La poesia non era evasione idealistica o rifugio estetizzante, ma, fenomenologicamente, esistenzialmente, aspro, angoloso travaglio del pensiero e del linguaggio, antitesi dialettica (come si legge nella lettera a Gadenz del 29 gennaio 1933) «tra lo spirito e le forme che inceppano il suo fluire», «forme determinate che ad ogni attimo si spezzano per l'urgere del fluire divino» (e vi è, qui - in questa tensione fra il libero flusso della vita e della coscienza e la fissità delle forme che lo soffocano e lo frenano, e nelle quali, nondimeno, quel flusso non può che cercare di fermarsi, per trovare consistenza e manifestazione -, qualcosa di Focillon come di Pirandello, di Simmel, di Bergson - insomma tutta un'atmosfera concettuale comune al panorama culturale dell'epoca, e fusa, forse, all'influsso dell'immaginario mistico, per la sottesa icona della “luce fluente della divinità”, del “lume in forma di rivera”). Ma ogni cosa che uscisse dalla penna di Antonia Pozzi era - anche quando intellettualmente mediata - espressione sofferta, sentita e dolente della sua esperienza esistenziale, del suo vissuto, della sua “individualità infelice”. Ciò vale addirittura per la tesi su Flaubert, attraversata dal conflitto dialettico, che fu anche della Pozzi, fra sentimento e realtà, soggettività che si autotrascende e “mondo della vita”. E anche nella tesi si incontra la simbologia e l'àmbito metaforico dell'ascesa montana come ascesa esistenziale (si pensi anche al Petrarca della salita al Ventoso). C'era, nell'opera flaubertiana, una «incessante tensione trattenuta che la colloca come in un'atmosfera vibrata di vetta, di spigolo, dove ogni passo è una conquista esatta e la fatica si rastrema in levità attenta, come per un gioco mortale».
Quel gioco mortale, quella sottile, vibrante e precaria oscillazione fra letteratura e vita, fra pensiero e destino, Antonia li esperimentò e li consumò fino in fondo: fino al punto in cui s'infranse la «corazza di Ariel», la difesa della parola poetica e della stilizzazione estetica, e la sua esistenza si risolse, e dissolse, nel suicidio, come esito estremo, e forse più coerente - inevitabile prezzo da pagare, forse, per la sua estrema, purissima e disperata «probità di spirito», inconciliabile con la durezza e l'ingannevolezza del mondo, che Eliot loderà in lei.
Come Hölderlin ai piedi delle Alpi, anche Antonia avvertì la «sacra innocenza» agli occhi della quale «tutto è puro», e seppe intendere e cantare – prima che il suo fluire si perdesse nel Tutto - «i linguaggi del cielo».
Bene fa Patrizia Garofalo, in queste sue pagine intense e suggestive, a citare La montagna incantata di Mann – in cui l'ascesa, la lontananza da terra, il volo, paradossalmente, senza staccare i piedi dal suolo, sono spazio emblematico della sospensione del tempo, dell'oblio, della libertà – come la morte.

● ● ● ● ● ● ●

» **COSA FARE**
• A. Ricopia dal brano su Antonia Pozzi la parte che comincia con le parole "Come Hölderlin ai" e si ferma dopo "come la morte.".
• B. Prosegui il brano su Antonia Pozzi subito dopo la sua ultima frase.
Le righe di dati non servono per questo lavoro.

(Coordinate dei punti di riferimento degli arti)

● ● ● ● ● ● ●

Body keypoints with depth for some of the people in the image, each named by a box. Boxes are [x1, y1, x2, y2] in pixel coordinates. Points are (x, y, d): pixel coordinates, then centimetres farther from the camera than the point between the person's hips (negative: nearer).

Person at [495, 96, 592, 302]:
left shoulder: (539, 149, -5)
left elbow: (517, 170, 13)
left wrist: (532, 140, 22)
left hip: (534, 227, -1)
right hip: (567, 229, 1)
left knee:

● ● ● ● ● ● ●

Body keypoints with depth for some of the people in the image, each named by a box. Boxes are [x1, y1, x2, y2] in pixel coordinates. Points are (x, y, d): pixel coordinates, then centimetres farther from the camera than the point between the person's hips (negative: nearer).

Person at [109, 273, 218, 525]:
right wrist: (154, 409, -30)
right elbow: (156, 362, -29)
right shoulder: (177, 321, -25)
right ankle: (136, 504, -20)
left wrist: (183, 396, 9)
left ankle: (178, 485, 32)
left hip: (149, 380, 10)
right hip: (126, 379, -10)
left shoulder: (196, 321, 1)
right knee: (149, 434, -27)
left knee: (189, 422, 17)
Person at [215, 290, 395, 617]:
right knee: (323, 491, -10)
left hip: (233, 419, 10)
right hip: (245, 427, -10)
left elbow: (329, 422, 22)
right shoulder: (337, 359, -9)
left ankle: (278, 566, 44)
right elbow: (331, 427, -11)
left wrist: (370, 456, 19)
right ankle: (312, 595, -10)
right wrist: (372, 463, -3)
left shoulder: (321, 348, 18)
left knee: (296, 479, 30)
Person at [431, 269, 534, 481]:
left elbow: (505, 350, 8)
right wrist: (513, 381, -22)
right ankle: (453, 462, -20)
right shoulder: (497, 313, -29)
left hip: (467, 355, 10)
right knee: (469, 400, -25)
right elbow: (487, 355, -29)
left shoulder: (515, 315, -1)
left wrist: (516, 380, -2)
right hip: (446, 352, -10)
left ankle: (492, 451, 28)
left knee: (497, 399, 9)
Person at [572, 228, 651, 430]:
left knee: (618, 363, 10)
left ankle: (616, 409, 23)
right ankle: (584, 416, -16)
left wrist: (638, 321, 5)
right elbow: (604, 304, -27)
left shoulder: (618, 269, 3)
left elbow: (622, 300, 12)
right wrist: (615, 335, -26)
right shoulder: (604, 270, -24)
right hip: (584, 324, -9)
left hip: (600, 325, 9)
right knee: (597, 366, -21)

● ● ● ● ● ● ●

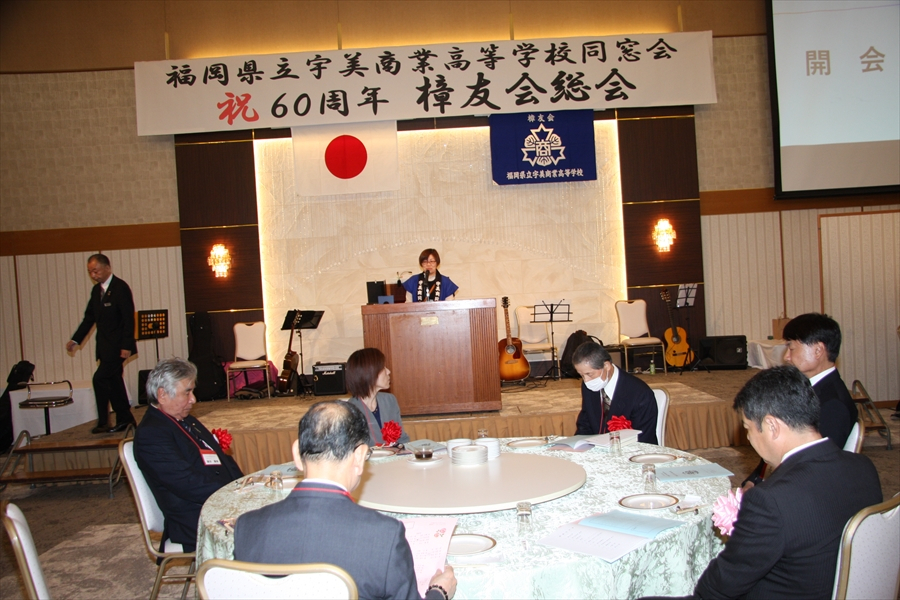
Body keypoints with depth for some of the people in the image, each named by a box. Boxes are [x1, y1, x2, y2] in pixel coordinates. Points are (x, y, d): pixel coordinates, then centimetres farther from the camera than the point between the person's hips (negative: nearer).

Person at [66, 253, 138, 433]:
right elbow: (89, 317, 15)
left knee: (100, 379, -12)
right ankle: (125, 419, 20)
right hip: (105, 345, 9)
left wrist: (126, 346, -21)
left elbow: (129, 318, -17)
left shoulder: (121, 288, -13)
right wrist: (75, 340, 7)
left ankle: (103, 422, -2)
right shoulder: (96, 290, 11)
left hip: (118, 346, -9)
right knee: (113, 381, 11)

● ● ● ● ● ● ●

» **SOLUZIONI**
• A.
Come Hölderlin ai piedi delle Alpi, anche Antonia avvertì la «sacra innocenza» agli occhi della quale «tutto è puro», e seppe intendere e cantare – prima che il suo fluire si perdesse nel Tutto - «i linguaggi del cielo».
Bene fa Patrizia Garofalo, in queste sue pagine intense e suggestive, a citare La montagna incantata di Mann – in cui l'ascesa, la lontananza da terra, il volo, paradossalmente, senza staccare i piedi dal suolo, sono spazio emblematico della sospensione del tempo, dell'oblio, della libertà – come la morte.

• B.
Infine, lo specchio della poesia si infranse. Le parole erano vetri che, pur se infedelmente, rispecchiavano il cielo dell'anima. «Una vetrata cadde / ed i frantumi a lungo / sparsero in terra lume». «Sia / nei fiori dei monti / il sepolcro / degli astri spenti». Come in Mallarmé, si era sgretolato l'esangue e fragile miroir di Erodiade, e non restava più che la cendre des astres di Igitur, il polveroso mormorio dei fantasmi sublimi, del celeste niente.


(M. V.)






“E' difficile spiegare la poesia infinita della montagna; forse il fondo ingenuo e primitivo dell’anima nostra, libero da ogni pensiero terreno, ritorna semplice, e ritrova l’istinto antico dell’uomo, la percezione chiara delle grandi bellezze… e nella intima comunione con la severa ed alta natura, ci si rivela quanta gioia ci sarebbe purissima nella nostra vita, se sapessimo ritrovare l’arte di appassionarci ancora delle cose proprio grandi e belle” (Guido Rey, 17 Agosto 1898).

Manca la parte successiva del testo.